Gov. Murphy said he has issues with the proposed tax rate and how oversight will be conducted. Assembly Speaker Craig Coughlin (D-Middlesex) said changes to the bill are expected, although he didn’t offer any specifics. Coughlin told reporters that the governor himself had some changes in mind. While the assembly bill gives oversight to an independent Cannabis Regulatory Commission, the governor wants it to remain with the state’s Department of Health–which currently oversees the program.
Murphy acts Alone
The bill will go through some reconnoitering and must again pass through the Assembly and Senate. Meanwhile, Murphy unilaterally instituted his own changes to New Jersey’s medical cannabis landscape. On June 7, the governor used his executive power to expand the number of medical licenses the state could issue from six to 108.
Previously, only 12 were allowed. Just six such enterprises are currently in operation. Before the governor’s move, each operation had to be vertically integrated–meaning all stages of cultivation and production are controlled by one entity. That’s also no longer the case. The state will now issue 54 dispensary licenses, 30 processing licenses, and 24 cultivation licenses. Interested parties can start applying on July 1. Applications are due by August 16. Advocates say more dispensaries are needed to cut down on the long drives some patients must endure in order to get their medicine.

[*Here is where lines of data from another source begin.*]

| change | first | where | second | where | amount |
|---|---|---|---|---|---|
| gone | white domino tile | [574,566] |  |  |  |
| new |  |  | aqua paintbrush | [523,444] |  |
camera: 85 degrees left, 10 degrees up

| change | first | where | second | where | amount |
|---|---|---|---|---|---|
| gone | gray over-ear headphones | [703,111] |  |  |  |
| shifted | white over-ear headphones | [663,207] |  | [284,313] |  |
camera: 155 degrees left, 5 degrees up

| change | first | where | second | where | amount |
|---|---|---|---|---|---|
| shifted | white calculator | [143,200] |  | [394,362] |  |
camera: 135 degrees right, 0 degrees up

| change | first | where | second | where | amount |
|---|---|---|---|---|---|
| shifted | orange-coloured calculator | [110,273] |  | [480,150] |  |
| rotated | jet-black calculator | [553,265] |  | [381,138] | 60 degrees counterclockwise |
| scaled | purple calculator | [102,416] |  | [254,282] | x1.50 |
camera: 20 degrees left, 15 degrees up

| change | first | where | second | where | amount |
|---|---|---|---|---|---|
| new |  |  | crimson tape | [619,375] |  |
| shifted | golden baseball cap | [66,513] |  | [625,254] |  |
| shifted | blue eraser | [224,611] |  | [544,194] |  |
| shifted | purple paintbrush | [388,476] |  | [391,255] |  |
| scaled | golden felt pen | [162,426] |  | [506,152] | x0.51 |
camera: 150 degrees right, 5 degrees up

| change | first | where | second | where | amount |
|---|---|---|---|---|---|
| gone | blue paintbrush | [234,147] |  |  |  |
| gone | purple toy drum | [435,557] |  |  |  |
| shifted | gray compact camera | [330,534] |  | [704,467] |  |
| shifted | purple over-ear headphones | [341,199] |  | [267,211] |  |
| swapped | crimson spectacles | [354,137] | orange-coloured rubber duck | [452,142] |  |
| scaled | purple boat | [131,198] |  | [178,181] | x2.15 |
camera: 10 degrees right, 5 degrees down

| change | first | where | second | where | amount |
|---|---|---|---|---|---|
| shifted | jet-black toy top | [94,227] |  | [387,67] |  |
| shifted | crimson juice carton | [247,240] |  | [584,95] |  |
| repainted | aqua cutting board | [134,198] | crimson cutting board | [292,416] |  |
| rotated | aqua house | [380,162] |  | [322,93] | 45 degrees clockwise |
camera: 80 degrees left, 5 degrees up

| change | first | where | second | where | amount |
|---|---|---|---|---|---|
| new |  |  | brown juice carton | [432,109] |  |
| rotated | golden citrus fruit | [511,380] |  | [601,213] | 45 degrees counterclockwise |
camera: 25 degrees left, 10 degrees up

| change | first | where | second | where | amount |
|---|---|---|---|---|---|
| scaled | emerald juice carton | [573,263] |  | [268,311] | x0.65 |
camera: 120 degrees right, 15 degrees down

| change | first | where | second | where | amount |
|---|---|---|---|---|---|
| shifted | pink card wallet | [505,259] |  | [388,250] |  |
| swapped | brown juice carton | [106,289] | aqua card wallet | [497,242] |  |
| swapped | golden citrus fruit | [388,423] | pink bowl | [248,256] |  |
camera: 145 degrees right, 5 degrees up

The Murphy administration said they calculated the number of licenses to issue in terms of need. “The demand on behalf of patients is overwhelming,” Murphy said during the announcement. “We can’t hold off any longer.” Each region in New Jersey will be offered a certain number of licenses. Up to 38 will be issued in the populous northern part, up to 38 in Central Jersey, and up to 32 in the southern region.
More Pressure on the Legislature
Although state legislators have condemned the governor’s move, it does put pressure on them to join Murphy in negotiations. Once the amendments are added to the bill, the assembly and Senate will once again have to pass them. While no new qualifying conditions were added to the program, this expansion of capacity will help meet the substantial and growing demand. When Murphy was elected, only 17,000 patients were on New Jersey’s medical roster. Now, it’s 47,000. “Our goal is to ensure a medical marijuana program that is as robust as it is compassionate,” the governor said in a news conference.
Sen. Ronald Rice (Democrat-28th Ward Newark) has been concerned about the social justice segment of the legislation. The bill does include the expungement of records for those convicted of possession of up to five pounds. Rice wants measures to address those currently incarcerated for minor crimes related to cannabis. Meanwhile, Republican legislators say five pounds is way too much to excuse. Time will tell how the program moves forward and what kind of horse trading is done. It’s possible the final law will look much different from the original bill.